Nori Hand Roll

Written by Eydie Desser

Matthew Kenney is one of my raw food chef heroes, and I’ve always wanted to take his raw food culinary program.  But it is expensive and super time consuming.  Because of our “safe at home” time, he and his team offered the course online, for a fraction of the cost.  So I jumped at the opportunity!  And you’re one of the beneficiaries!  Here is an easy recipe to put together, so healthy and really delicious.  You may ask what is Furikake? It’s a dry Japanese seasoning made to be sprinkled on rice and vegetables.  Also fish, but we don’t do that here!  I tweaked it just a bit to be Garden of Eydie healthy, without detriment to the taste -I promise!


Raw Sushi Rice:

  • 10 oz. white cauliflower, trimmed
  • 7 oz. jicama, peeled
  • ½ cup Eden brand Mirin
  • 2 tsp rice wine vinegar

Furikake Seasoning:

  • 2 tsp. sesame seeds
  • ½ tsp. porcini powder (dried porcini ground in spice grinder)
  • 1-½ sheets or 2 oz. Nori, finely minced
  • ½ tsp. chili powder
  • 1 tsp. onion powder

For the Nori Rolls:

  • Sushi rice
  • Furikake
  • Nori Sheets
  • Radish sprouts or sprouts of your choice, and/or microgreens
  • Carrots, sliced into very thin julienne (sticks)
  • Cucumber sliced into very thin julienne
  • Avocado, thinly sliced
  • Wasabi powder mixed with water, pickled ginger


Make the Cauliflower Rice:

1- Break the cauliflower into small florets. Cut jicama into pieces the size of the florets. Place in the bowl of a food processor and process until the size of short grain rice. Do not overprocess or the “rice” will become pasty. If the vegetables are still wet, place the vegetables in a nut bag or cheesecloth and squeeze dry.
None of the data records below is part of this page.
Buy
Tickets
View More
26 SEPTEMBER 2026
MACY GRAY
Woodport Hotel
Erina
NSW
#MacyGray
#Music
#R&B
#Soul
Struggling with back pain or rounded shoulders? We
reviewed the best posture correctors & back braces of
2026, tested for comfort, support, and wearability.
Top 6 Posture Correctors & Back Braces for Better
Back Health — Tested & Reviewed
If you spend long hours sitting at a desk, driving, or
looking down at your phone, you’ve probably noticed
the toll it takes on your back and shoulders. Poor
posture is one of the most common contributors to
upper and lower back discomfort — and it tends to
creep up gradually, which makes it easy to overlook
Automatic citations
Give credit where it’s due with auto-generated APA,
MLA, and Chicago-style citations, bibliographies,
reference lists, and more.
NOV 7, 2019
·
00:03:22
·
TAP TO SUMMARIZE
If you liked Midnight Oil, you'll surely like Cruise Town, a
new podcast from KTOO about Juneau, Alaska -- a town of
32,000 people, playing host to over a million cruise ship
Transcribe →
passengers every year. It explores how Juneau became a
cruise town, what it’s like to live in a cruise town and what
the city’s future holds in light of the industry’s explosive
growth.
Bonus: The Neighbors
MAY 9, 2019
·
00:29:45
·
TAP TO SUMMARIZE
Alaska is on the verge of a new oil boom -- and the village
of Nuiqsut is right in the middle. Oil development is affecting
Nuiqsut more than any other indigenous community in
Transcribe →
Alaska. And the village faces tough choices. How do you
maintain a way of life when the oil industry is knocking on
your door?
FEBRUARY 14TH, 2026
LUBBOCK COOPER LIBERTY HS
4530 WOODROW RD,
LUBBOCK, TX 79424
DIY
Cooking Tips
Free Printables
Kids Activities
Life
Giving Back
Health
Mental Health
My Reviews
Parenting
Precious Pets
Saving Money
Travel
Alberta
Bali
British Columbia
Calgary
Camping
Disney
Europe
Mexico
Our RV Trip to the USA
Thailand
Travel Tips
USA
2- Transfer to a bowl and season with mirin and vinegar, stirring to coat well. 

For the Furikake:

Place all the ingredients in a bowl and mix thoroughly to combine.


1- You need to work with dry hands so nori won’t get soggy.  Cut the nori sheets in half longways.  Your nori should be visibly longer than it is wide.

2- Place the nori sheet horizontally on a flat, dry surface, shiny side facing down.  Add the “rice” from left side to center, leaving the right half empty.  Heavily sprinkle furikake on the rice and lay vegetables angled from bottom left corner pointing towards top right corner on rice, ensuring the right half of the nori sheet is still empty.  Top vegetables with sprouts and/or greens.

The top right corner of the nori sheet will be the bottom of the cone and the left bottom corner will be the presentation point where the vegetable peaks through.  Begin by folding top left corner onwards right bottom corner and roll, very tightly, until the cone is formed.  As you come to the end of the roll lightly rub water on the side of the nori sheet to help it stick closed.

Serve with wasabi paste and pickled ginger if you wish.